O general Pazuello é um pote até aqui de mágoa e desconfiança

Ex-ministro da Saúde, Eduardo Pazuello amadurece a ideia de bater às portas da Justiça para não depor ou ficar calado na CPI da Covid

atualizado 08/05/2021 9:01

Arte de Antonio Lucena Antonio Lucena

Em quarentena à brasileira, onde amigos se visitam, deixam cair as máscaras, se abraçam e bebem no mesmo copo, o general Eduardo Pazuello, o terceiro dos quatro ministros da Saúde do governo Bolsonaro em pouco mais de um ano, é um pote a quase transbordar de mágoa, desconfiança e ressentimento.

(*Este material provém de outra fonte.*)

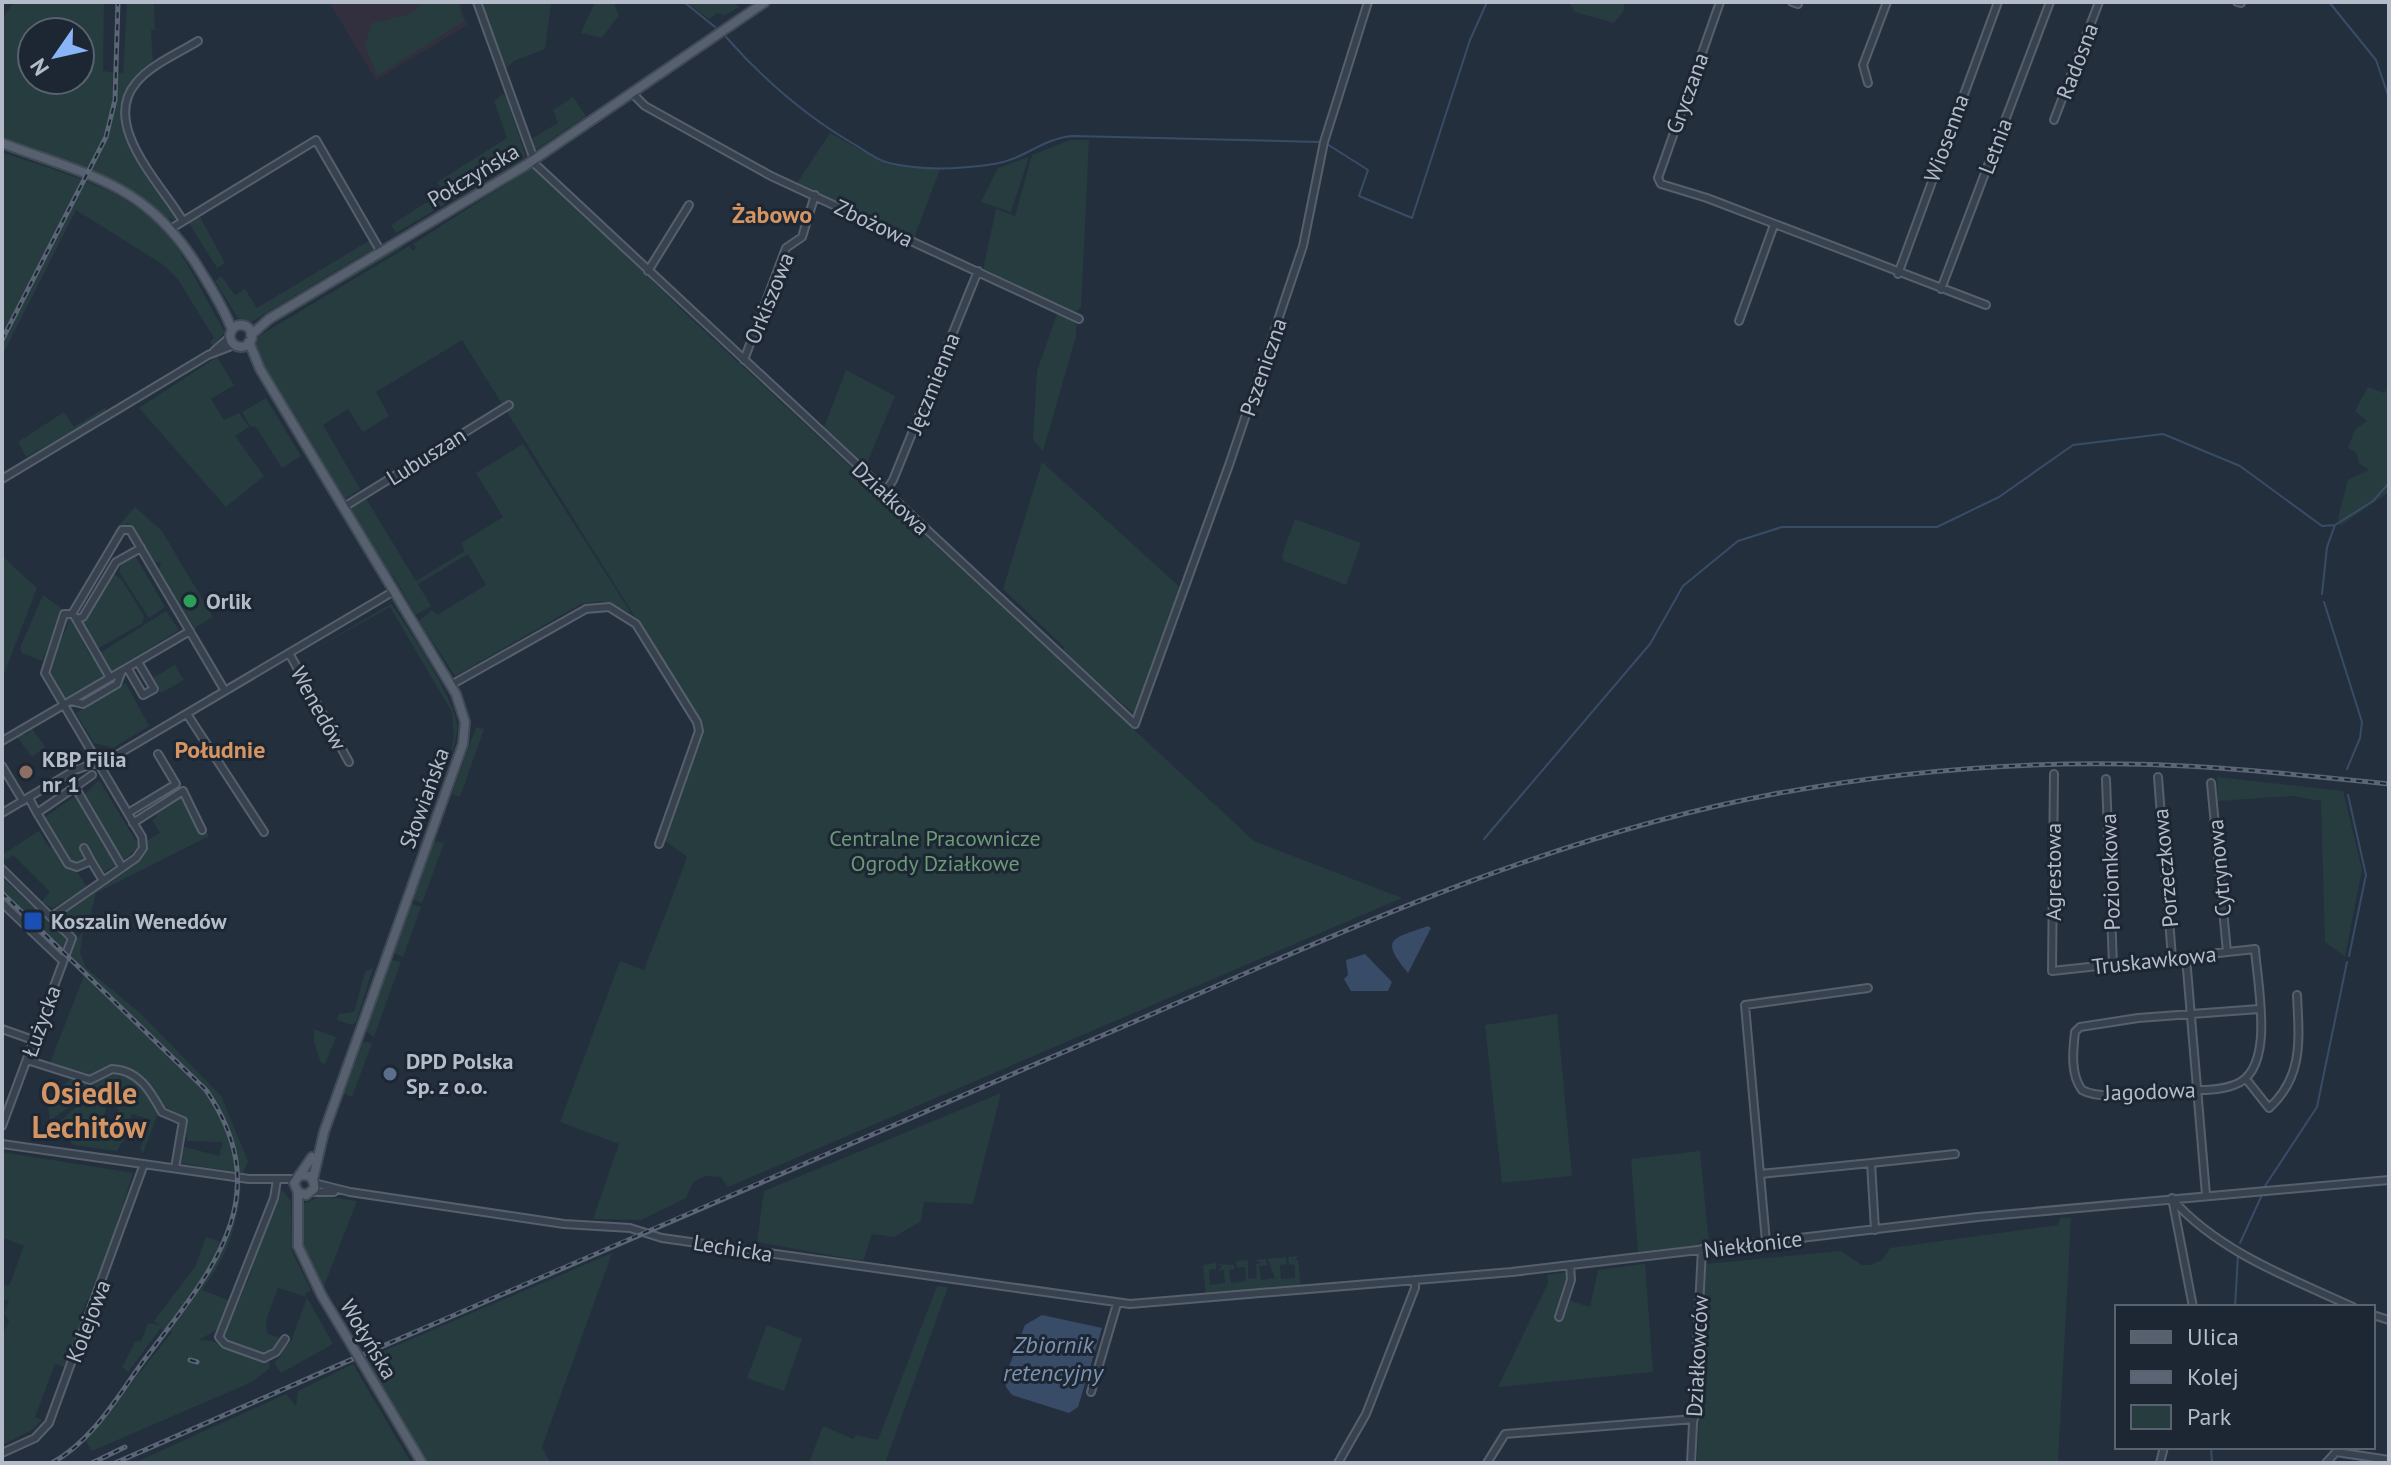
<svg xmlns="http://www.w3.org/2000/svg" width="2391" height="1465" viewBox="0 0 2391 1465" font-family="'PT Sans',sans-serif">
<rect width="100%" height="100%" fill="#242f3e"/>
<path fill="#32303f" d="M329,2h130l8,23 -91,55z"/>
<path fill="#263c3f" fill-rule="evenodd" d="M14,2h90l-1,69 20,3 4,-72h27l1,28h-4l2,35c-11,13 -26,19 -30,38 -7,31 34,92 55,114l-1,3 -10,-2 -46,-32 -119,-45v-122zM32,32h48v48h-48z
M423,2h35l6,19 -87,55 -12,-31 7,-22 39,-9z
M481,2h70l-6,47 -31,12 -10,9z
M595,2h18l6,13 -17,23 -21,-5z
M686,2h48l5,5 -14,8 -8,-2 -8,6z
M1569,2h56l-2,10 -9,11 -39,-11z
M502,94l4,2 20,61 -130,76 -5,-8 52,-33 -6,-10 70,-44 -13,-37z
M573,97l13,19 -49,33 -6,-2 -3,-6 30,-18 -5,-13z
M830,133l56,31 54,5 -26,69 -117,-55z
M1070,140h19l-8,167 -5,5 -93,-42 13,-61 19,7 17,-61z
M2,152c57,21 128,35 167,85 22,28 37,64 56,95l-12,14 -3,-4 4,-4 -37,-60 -15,-14 -86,-54 -74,146z
M1029,157l-18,55 -30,-10 17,-34z
M531,168l8,2 145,142 570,529 148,57 -674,289 -7,-10 -16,-1 -12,6 -7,16 -45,22 -48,-1 26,-75 -59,-22 60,-161 24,9 38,-99 5,-14 -24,-18 37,-118 -238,-381 -86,52 13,24 -26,16 -15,-23 -25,16 37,64 -16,11 -90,-147 5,-17 150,-90 4,5 3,-3 -3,-4z
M198,213l27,50 -8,5 -28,-45z
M372,239l4,8 -125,75 -13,-4 -23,-37 6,-5 14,19 10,-6 12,19z
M400,244l2,4 -140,82 8,-9z
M1062,313l14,11v12l-33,115 -10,-11 4,-69 20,-57z
M217,357l17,28 -23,14 13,21 15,-7 10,14 -14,9 29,40 -38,31 -87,-99z
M846,370l49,26 -30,72 -42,-38z
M2368,387l16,6 5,-6v105l-49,34 -2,-8 10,-38 21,-10 -10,-7 -3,-11 -8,-4 7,-19 12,-8 -12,-10z
M266,398l35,58 -19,12 -26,-41 -6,-1 -8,-14z
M106,407l-1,6 -79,44 -8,-15 46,-30 10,15z
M523,444l108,169 -27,-12 -23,3 -126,72 -36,-55 13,-11 5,5 49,-30 -18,-31 -50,30 13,22 -15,9 -24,-41 -4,2 -40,-69 17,-10 51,84 49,-30 -4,-8 42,-26 -27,-44z
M1042,462l139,126 -46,126 -72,-60 1,-7 -61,-58z
M135,507l27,24 51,86 -19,11 -35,-58 2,-8 -7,1 -26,-40 -9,8h-5z
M1295,519l66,24 -15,42 -62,-24 -2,-6z
M2,556l35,32 -35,91z
M136,557l29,50 -16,11 -30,-46 2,-8z
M114,574l8,6 22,36 -1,7 -46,26 -15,-25z
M43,595l18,13 1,5 -20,48 -20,-8 -2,-5z
M391,604c16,21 64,96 66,120 1,17 -7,33 -12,49l9,-35 -2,-26 -62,-105 -95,53z
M166,611l13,19 -59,36 2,4 -14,4 -11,-19z
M71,617l20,40 4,-1 11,19 -39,27 -6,-2 3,-3 -17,-24 21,-49 -2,-6z
M175,665l9,15 -23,13 -8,-15z
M126,683l23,43 -36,22 -19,-5 -18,-30z
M31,727l14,20 -13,10 -15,-20 5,-5 2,3 5,-2z
M476,727l8,2 -24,68 -8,-3z
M2217,777l126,14 19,78 -17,88 -20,-15 -4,-141 -28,-5 -75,5z
M99,780l40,66 -16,15 -40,-65z
M78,794l39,70 -13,8 -20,-29 -3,3 6,14 -16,3 -27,-40 1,-6z
M178,797h5l18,36 5,-2 3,5 -113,57 -8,31 -19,7 5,-9 -4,-5 -7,6 -5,-7 83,-58 5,-17 14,-8 -8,-13 5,-4 -3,-4z
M39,831l10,16 4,-2 13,21 10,4 11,17 -34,21 -12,-6 9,-10 -37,-37 -7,5 -4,-5z
M433,841l11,2 -22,60 -8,-3 -2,-6z
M2,872l2,8 62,57 -4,15 -60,-52z
M412,904l9,3 -18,50 -11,-5 16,-46z
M83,932l-3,21 6,15 55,46 80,82 27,65 -5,12 -63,-10v-12l5,-4 34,9 4,-14 -36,-1 -2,-18 -9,-10 -12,-2c-13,-24 -23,-38 -51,-46l-21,13 -43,-13 35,-89 -16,-16 5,-17z
M390,959l11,3 -27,75 -10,-7z
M373,968l-17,54 -4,3 -15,-5 2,-6 15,-2 11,-40z
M1557,1014l15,162 -70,7 -17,-158z
M314,1029l22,8 -11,27 -4,-1 -7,-21z
M363,1042l9,1 -20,54 -8,-3z
M113,1071l13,2 29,27 3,13 -15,40 -3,-4 11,-29 -19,-6 -4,8 2,7 -13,22 -43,-6 -4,-4 1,-3 13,3 8,-7 7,8 22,-17 -7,-8 5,-7 -30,-28z
M72,1078l13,17 -35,26 -3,-22z
M82,1080l10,10 -3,4 17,14 -2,8 -20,15 -29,-5 32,-29z
M1001,1093l-28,111 -49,-2 -3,19 -27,16 -22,-3 -9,27 -106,-19 7,-51z
M1700,1151l9,93 -71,8 -7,-93z
M2,1152l131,21 -37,116c-17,16 -14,35 -20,54 -2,9 -8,15 -11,24l-10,-3 -20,53 7,3 -10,10 -30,15v-110l7,-14 -5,-8 5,-12 -7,-3v-14l7,2 15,-40 -20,-8z
M234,1186l7,1c-5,45 -13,66 -39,103l28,11 -11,27 -20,12 13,1 57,21 1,6 -18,14 -160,69 -6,-10 86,-109 -12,-3 -32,43 -6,-5 13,-25 6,-1 7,-18 12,2 -6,-4 41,-54 11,-30 15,5 12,-34z
M278,1191h5l8,10 1,51 19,38 -6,4 28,50 -52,29 -7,-10 7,-7 -2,-5 12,-9 16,-45 -29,-9 -12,32 1,13 15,6 -14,15 -40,-9 -5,-7 27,-63z
M320,1196l37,5 -35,90 -22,-48 4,-39z
M2060,1218h11l-13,245h-361l8,-199 136,-13 21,14h8l12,-5 8,-12 168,-23z
M612,1253l-70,194 8,16h-124l-61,-104z
M1298,1256l-3,4h3l3,27 -95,8 -3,-30 13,-2v6l-7,1 1,15 15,-2 -1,-13 -6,1 4,-5 -4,-2 16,1v4l-5,1 2,13 15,-2 -1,-14 -8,1 -1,-7 12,-1v19l9,-1 -1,-14 5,-1 -6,-3 11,-1 1,6 -8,1 2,14 14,-2 -7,-19 18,-2 1,7 -7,1 1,14 14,-1v-13l-6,-1 -1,-7z
M1645,1264l8,108 -155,15 50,-104 -1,-8 22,-3 -5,37 4,-9 22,7 8,-37z
M937,1286l11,1 -63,176h-76l14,-37 30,13 3,-4 22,5z
M767,1325l35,14 -18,52 -37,-13z
M353,1364l58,99h-277l152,-69 10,12 2,-15z"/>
<path fill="#394c67" d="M1428,926l3,2 -23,45c-29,-35 -16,-34 20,-47z
M1365,954l27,28 -4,9h-37l-7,-12 4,-4 -2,-15z
M1042,1315l60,13 -24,79 -9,6 -57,-18 -6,-8 -1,-10 20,-52z"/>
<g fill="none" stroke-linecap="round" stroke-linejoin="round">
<path stroke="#394c67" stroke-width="2" d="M684,2l31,25
M2329,2l47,58 13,38
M726,37c38,43 80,80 131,109 10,6 21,15 32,17 33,8 72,6 105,1 29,-4 49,-26 79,-28l247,6
M1327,144l41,26 -9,26 53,22 58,-178 17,-38
M2322,594l5,-47 8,-22 38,-24 16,-18
M2324,602l38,120 -2,16 -13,31
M2348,795l18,80 -17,81
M1484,839l166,-195 33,-58 55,-45 44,-14h155l62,-30 74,-52 90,-11 77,32 82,60 13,-1
M2265,1186l52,-79 30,-145
M2240,1243l21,-46
M2235,1307l3,-52
M2211,1447l1,16"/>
<defs>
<path id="minor" d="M477,2l59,163 599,559 94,-259 74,-219 21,-104 44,-140
M1720,2l-62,176 3,6 46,14 279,107
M1792,2l6,2
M2237,2l4,1
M1868,83l-5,-18 24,-63
M633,94l12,12 126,70 308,143
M2054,120l45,-118
M183,221c-20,-35 -83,-96 -47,-138 14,-18 43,-30 62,-42
M172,228l144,-88 65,112
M648,271l41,-66
M1898,274l100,-272
M1941,289l109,-287
M1739,321l35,-96
M214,351l16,-14
M744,360l42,-112 16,-11 13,-42
M2,479l206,-124 26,-10
M885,492l8,-12 85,-209
M344,507l165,-102
M75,617l34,59
M77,619l6,-2 33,-55 25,-14
M289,653l60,109
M128,669l15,26 11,-6 -16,-27
M451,685l135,-76 23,-2 27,17 61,98 2,9 -40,113
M71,701l12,3 34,-20 4,-11
M187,714l77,118
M2,741l188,-110
M2,766l21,35
M2054,774l-2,197 203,-22c2,35 22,122 -21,136 -21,8 -50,4 -73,5 -22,2 -59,11 -79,0 -12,-16 -9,-40 -7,-58l5,-5 58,-9 121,-9
M92,775l-17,12 47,80
M2158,777l14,181
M2106,779l7,186
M2211,783l16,169
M29,798l8,15 38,-26
M2,813l73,-43 40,-14 279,-165
M37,813l31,51 9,3 14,-6 11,18
M128,813l48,-29 -18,-30
M133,823l50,-32 19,39
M84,848l7,13
M2,869l70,69 -70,188
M2,903l61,58
M51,917l85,-59 7,-10 -1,-11 -97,-164 19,-59h8l50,-84h8l95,161
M2186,957l20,238
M2,1029l31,11
M27,1060l63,20 22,-11c27,1 39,23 50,43l21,9 -8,47
M2246,1079l23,29c35,-32 30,-69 28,-113
M2,1144l247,35h47
M1760,1174l111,-11
M277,1180l-3,18 -55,139 6,7 39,14 12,-6 9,-13
M314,1183l36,9 214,32 66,4 32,10 468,66 382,-32 466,-55 411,-37
M312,1192h22
M2172,1198l21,109
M2172,1199c47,53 118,79 181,108
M1875,1230l-4,-67 84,-9
M1766,1242l-21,-237 123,-17
M2373,1315l16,5
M1559,1317l12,-37 -1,-15
M1091,1392l26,-88
M2,1453l33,-15 14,-15 95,-259
M1338,1463l28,-49 49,-126v-8
M1487,1463l18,-29 189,-15
M1691,1463l11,-214
M2160,1463l4,-16
M2326,1463l10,-11 53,8"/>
<path id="major" d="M2,143c90,34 145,40 198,127 12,20 24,38 32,60
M230 336a11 11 0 1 1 22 0a11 11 0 1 1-22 0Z
M251,335l18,-16 257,-154 239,-163
M249,342l11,27 196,325 9,28 -2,22 -139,388 -11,47
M302,1175l8,1 4,7v6l-8,6 -8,-3 -4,-9 18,-26
M298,1192v54l24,50
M363,1364l59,99"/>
</defs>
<use href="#minor" stroke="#565f6c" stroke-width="10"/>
<use href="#major" stroke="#414a57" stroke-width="12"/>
<use href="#minor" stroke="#38414e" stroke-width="6"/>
<use href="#major" stroke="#56606e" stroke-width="8"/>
<defs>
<path id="rail" d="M2,340l104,-203 9,-37 3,-98
M2,893l204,197c75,110 1,186 -64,273 -26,36 -50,78 -90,100
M190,1360l7,2
M92,1463l33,-16
M115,1463c314,-138 629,-274 944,-409 234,-99 464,-213 715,-260 115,-21 233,-32 350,-30 88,1 177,11 265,20"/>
</defs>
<use href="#rail" stroke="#5a6575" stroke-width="5"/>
<use href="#rail" stroke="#1d2633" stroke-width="2" stroke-dasharray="6" stroke-linecap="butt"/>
<defs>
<path id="major-bridge" d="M322,1296l41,68"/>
</defs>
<use href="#major-bridge" stroke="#414a57" stroke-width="12" stroke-linecap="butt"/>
<use href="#major-bridge" stroke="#56606e" stroke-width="8"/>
</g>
<circle fill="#2e9e5b" stroke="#1d2633" stroke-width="3" cx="190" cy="601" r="8"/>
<circle fill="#8d6e63" stroke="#1d2633" stroke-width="3" cx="26" cy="772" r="8"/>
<rect fill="#1a4fb4" stroke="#1d2633" stroke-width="3" x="23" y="911" width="20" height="20" rx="4"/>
<circle fill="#5c6f8a" stroke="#1d2633" stroke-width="3" cx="390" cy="1074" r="8"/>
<g text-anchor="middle" stroke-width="6" stroke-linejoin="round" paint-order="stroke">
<g font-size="22" fill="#b4bcc9" stroke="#1d2633">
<text transform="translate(2077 61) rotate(-69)" y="8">Radosna</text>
<text transform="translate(1687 93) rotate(-70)" y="8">Gryczana</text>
<text transform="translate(1946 138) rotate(-70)" y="8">Wiosenna</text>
<text transform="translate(1995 146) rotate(-69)" y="8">Letnia</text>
<text transform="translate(473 175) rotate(-31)" y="8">Połczyńska</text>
<text transform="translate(874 223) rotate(25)" y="8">Zbożowa</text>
<text transform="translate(769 298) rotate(-68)" y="8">Orkiszowa</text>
<text transform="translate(1263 367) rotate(-71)" y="8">Pszeniczna</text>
<text transform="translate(933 383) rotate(-68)" y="8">Jęczmienna</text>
<text transform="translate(426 456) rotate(-32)" y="8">Lubuszan</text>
<text transform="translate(891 498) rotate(43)" y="8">Działkowa</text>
<text transform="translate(319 708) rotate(61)" y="8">Wenedów</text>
<text transform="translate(424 798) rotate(-70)" y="8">Słowiańska</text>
<text transform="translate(2165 868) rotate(-95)" y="8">Porzeczkowa</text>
<text transform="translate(2219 868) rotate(-95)" y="8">Cytrynowa</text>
<text transform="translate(2053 872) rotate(-90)" y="8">Agrestowa</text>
<text transform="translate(2110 872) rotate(-92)" y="8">Poziomkowa</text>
<text transform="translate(2154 960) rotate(-6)" y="8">Truskawkowa</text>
<text transform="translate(41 1021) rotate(-70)" y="8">Łużycka</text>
<text transform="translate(2150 1091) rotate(-2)" y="8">Jagodowa</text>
<text transform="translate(1753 1244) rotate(-7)" y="8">Niekłonice</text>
<text transform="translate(733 1248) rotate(9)" y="8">Lechicka</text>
<text transform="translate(88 1321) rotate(-69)" y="8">Kolejowa</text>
<text transform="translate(369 1339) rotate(59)" y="8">Wołyńska</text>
<text transform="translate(1697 1356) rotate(-87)" y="8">Działkowców</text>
</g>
<g font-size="22" font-weight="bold" fill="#b4bcc9" stroke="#1d2633" text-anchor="start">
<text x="206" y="609">Orlik</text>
<text x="42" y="767">KBP Filia<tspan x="42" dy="25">nr 1</tspan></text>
<text x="51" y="929">Koszalin Wenedów</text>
<text x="406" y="1069">DPD Polska<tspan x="406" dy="25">Sp. z o.o.</tspan></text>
</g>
<g font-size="22" fill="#6b9a76" stroke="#1d2633">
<text x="935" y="846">Centralne Pracownicze<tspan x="935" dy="25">Ogrody Działkowe</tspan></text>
</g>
<g font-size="24" font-weight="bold" fill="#d59563" stroke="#1d2633">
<text x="772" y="223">Żabowo</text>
<text x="220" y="758">Południe</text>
</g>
<g font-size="24" font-style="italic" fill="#7c92b1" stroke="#1d2633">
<text x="1053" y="1353">Zbiornik<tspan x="1053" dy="28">retencyjny</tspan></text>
</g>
<g font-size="30" font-weight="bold" fill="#d59563" stroke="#1d2633">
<text x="89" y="1104">Osiedle<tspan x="89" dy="34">Lechitów</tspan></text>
</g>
</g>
<rect width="2391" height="1465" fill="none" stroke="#b4bcc9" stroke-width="8"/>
<rect x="2115" y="1305" width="260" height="144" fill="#1d2633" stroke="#59626f" stroke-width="2"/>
<rect x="2131" y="1331" width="40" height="12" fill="#56606e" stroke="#59626f" stroke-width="2"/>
<text x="2187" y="1345" font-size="24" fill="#b4bcc9">Ulica</text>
<rect x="2131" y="1371" width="40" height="12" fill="#5a6575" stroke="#59626f" stroke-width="2"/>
<text x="2187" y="1385" font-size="24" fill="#b4bcc9">Kolej</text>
<rect x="2131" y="1405" width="40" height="24" fill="#263c3f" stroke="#59626f" stroke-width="2"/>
<text x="2187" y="1425" font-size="24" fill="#b4bcc9">Park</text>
<g transform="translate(56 56) rotate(236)"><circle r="38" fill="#1d2633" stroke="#59626f" stroke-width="2"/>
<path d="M0-6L14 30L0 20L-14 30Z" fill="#8ab4f8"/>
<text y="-12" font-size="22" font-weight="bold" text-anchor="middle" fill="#b4bcc9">N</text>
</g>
</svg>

Desconfiança não é uma doença transmissível. Se fosse, Pazuello teria sido contaminado pelo presidente da República, a quem serviu com rara lealdade e obediência exemplar. Sente-se abandonado sem que o abandono se configure. E ressentido por ter deixado o governo a contragosto e no pior momento.

Conta a repórter Jussara Soares que ofereceram a Pazuello um cargo na Secretaria-Geral da Presidência, e que ele recusou. Foi-lhe arranjado pelo ministro Onyx Lorenzoni, titular da pasta. O ato de nomeação chegou a ser assinado pelo general Luiz Eduardo Ramos, chefe da Casa Civil, para publicação no Diário Oficial.

É a Advocacia-Geral da União que representa o general na CPI da Covid-19, mas se não o representar direito? Se puser os interesses do governo acima dos interesses de Pazuello? Eles não são necessariamente coincidentes. Se Pazuello arcasse sozinho com os erros no combate à pandemia, não seria tão mal para o governo.

Por isso, o general aflito no seu labirinto cogita contratar um advogado criminalista para defendê-lo. Foi aconselhado a entrar no Supremo Tribunal Federal com um pedido de habeas corpus para não ir depor. Mas a ter que ir, para que permaneça calado. Ou para que se cale diante de determinadas perguntas embaraçosas.

Calar-se é um direito que lhe será assegurado no depoimento marcado para o próximo dia 19. Mas ele terá bastante calma para suportar as provocações dos senadores? Para não respondê-las? Para não explodir? Calar-se seria bom para o governo, mas talvez não para o general. Militar não foge a batalhas.